**Aim of the task:** All of the data below should be returned exactly.

**Given records:**
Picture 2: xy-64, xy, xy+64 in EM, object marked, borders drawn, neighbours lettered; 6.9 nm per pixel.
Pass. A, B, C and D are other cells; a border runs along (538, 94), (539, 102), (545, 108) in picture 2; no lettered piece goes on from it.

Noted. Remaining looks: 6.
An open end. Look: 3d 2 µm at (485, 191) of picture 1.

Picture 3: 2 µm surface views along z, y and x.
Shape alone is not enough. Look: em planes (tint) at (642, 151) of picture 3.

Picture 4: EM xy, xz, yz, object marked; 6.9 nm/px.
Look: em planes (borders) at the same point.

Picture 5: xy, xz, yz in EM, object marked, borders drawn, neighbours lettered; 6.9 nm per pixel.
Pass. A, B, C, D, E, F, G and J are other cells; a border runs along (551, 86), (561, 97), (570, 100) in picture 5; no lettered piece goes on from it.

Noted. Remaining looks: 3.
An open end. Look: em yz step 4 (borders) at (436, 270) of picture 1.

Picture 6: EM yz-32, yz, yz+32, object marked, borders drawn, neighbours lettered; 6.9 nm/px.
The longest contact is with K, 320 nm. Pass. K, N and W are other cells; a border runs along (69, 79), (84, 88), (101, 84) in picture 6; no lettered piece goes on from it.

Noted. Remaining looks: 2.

**Task answer:**
Picture 2: xy-64, xy, xy+64 in EM, object marked, borders drawn, neighbours lettered; 6.9 nm per pixel.
Pass. A, B, C and D are other cells; a border runs along (538, 94), (539, 102), (545, 108) in picture 2; no lettered piece goes on from it.

Noted. Remaining looks: 6.
An open end. Look: 3d 2 µm at (485, 191) of picture 1.

Picture 3: 2 µm surface views along z, y and x.
Shape alone is not enough. Look: em planes (tint) at (642, 151) of picture 3.

Picture 4: EM xy, xz, yz, object marked; 6.9 nm/px.
Look: em planes (borders) at the same point.

Picture 5: xy, xz, yz in EM, object marked, borders drawn, neighbours lettered; 6.9 nm per pixel.
Pass. A, B, C, D, E, F, G and J are other cells; a border runs along (551, 86), (561, 97), (570, 100) in picture 5; no lettered piece goes on from it.

Noted. Remaining looks: 3.
An open end. Look: em yz step 4 (borders) at (436, 270) of picture 1.

Picture 6: EM yz-32, yz, yz+32, object marked, borders drawn, neighbours lettered; 6.9 nm/px.
The longest contact is with K, 320 nm. Pass. K, N and W are other cells; a border runs along (69, 79), (84, 88), (101, 84) in picture 6; no lettered piece goes on from it.

Noted. Remaining looks: 2.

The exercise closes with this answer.